I don't have Doc Martens but I have a pair of Caterpillar boots. Can I still join you? I also have a tribe of 6 3/4 cats (one only has 3 legs) who are very sneaky and like sabotaging people by doing things like lying on the stairs in the dark so you nearly fall down and break your neck. They'll make a good secret weapon. One also will run full pelt after his toy, not paying attention to anyone or anything in his way, might be handy to break open doors or bowl over Boris

CruellaDeVilla · 07/12/2021 21:59

I can probably sort out the water companies on the side too?

CruellaDeVilla · 07/12/2021 22:00

But I’m only joining you if there’s comfy seating

Samedaysame · 07/12/2021 22:03

Athenajm80
That made me spit my coffee out lol.

BeaMends · 07/12/2021 22:03

Now we are getting targeted by Piers Morgan who tweeted all feminists have given up

Since when did anyone take any notice of what he says?

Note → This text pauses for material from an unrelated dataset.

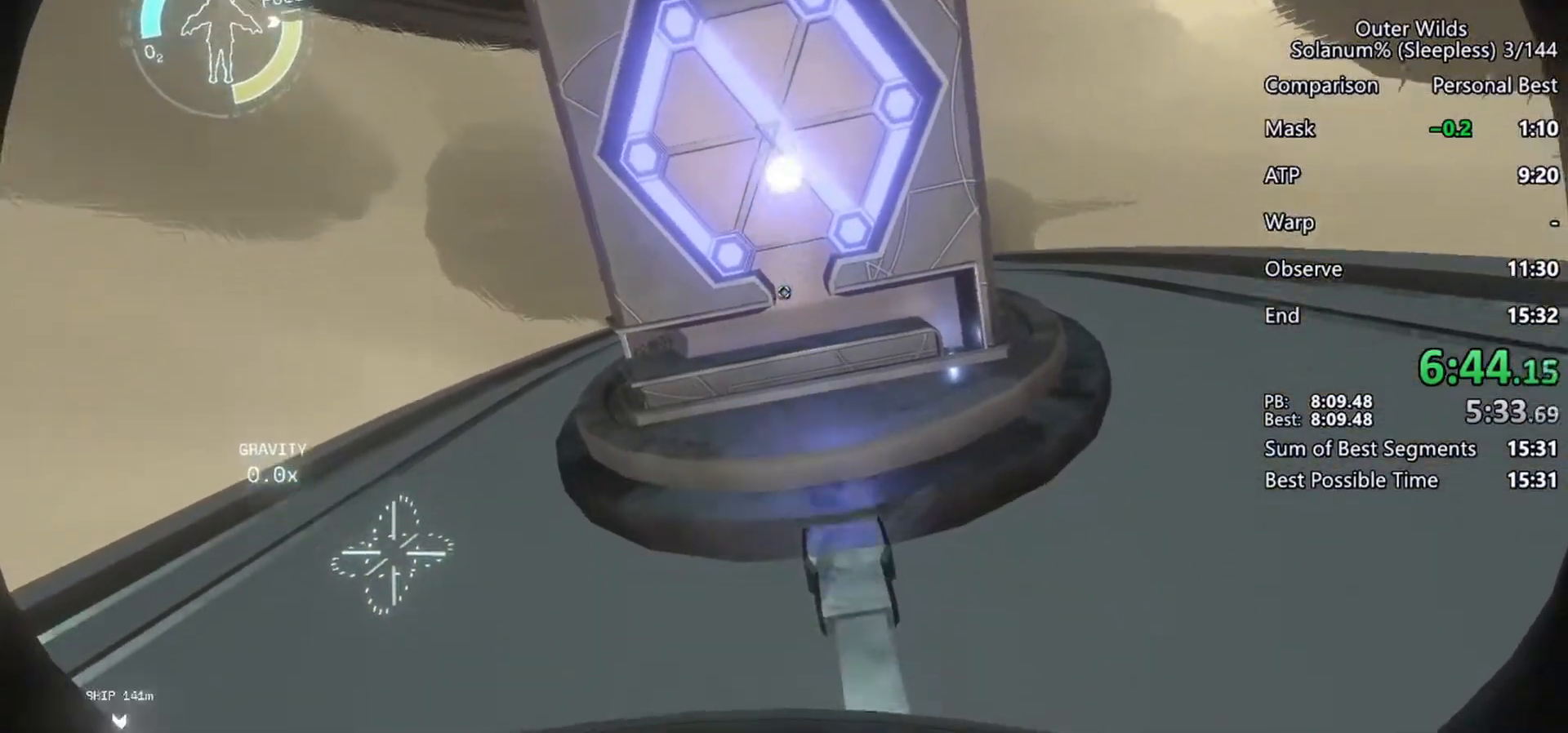
{"keys": [], "mouse": [], "events": []}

SlashBeef · 07/12/2021 22:04

I'm absolutely up for this.

OhDear2200 · 07/12/2021 22:05

@willstarttomorrow Flowers for all your hard work

minou123 · 07/12/2021 22:06

Can I come?

I have wind up torches and trivial pursuit for times when there is a lull in the revolution.

Can I be head of the Civil Service, I've had a hard day at work and revenge would be good.

OhDear2200 · 07/12/2021 22:11

Yep, I’m sick of how horrible those dick heads in power are.

I’ll come and frown at them. I’ll sacrifice my smooth skin for the cause. I might also throw in a ‘tut’ and a slow shake of my head.

OhDear2200 · 07/12/2021 22:12

@shakingmytambourineatyou you can only have a flag that is on a pole that you hold to your side. As the flag flutters in the wind.

Kenwouldmixitup · 07/12/2021 22:13

Soup anyone

GroggyLegs · 07/12/2021 22:13

News at 10 is giving me the rage. I would very much like to come and join the revolution, and tell Boris I think he's a lying, smirking twat to his face, rather than shouting it at the TV while DH gives me side eye.

I don't need a role, I've got enough going on at home, but I have several hi-viz to contribute for the photo-ops, as I end up unintentionally stealing one everytime I'm at work Blush

HereticFanjo · 07/12/2021 22:14

@OhDear2200

Yep, I’m sick of how horrible those dick heads in power are.

I’ll come and frown at them. I’ll sacrifice my smooth skin for the cause. I might also throw in a ‘tut’ and a slow shake of my head.

Yes and I'm willing to strain my eyeballs with excessive rolling.

True martyrs to the cause!

SlatternIsMyMiddleName · 07/12/2021 22:15

Can I have Secretary of State for Northern Ireland please.

First thing I will do is black list every bastarding company that now refuses to deliver to us, despite happily taking our money for years.

I can bring Tayto cheese and onion crisps.

PieMistee · 07/12/2021 22:16

I have around 14 kids by 5ish blokes. I am pretty overweight, dress like I am about 4 and did it "all by myself". I can back comb my hair and I am really good at being offensive, especially racist. I'm really good at choosing all my policies on what some spin doctor tells me will be popular with the daily mail readers. Pleassssse can I be leader? I can also waffle and talk about kids TV character that has fuck all to do with anything. I can impregnate you if that will help?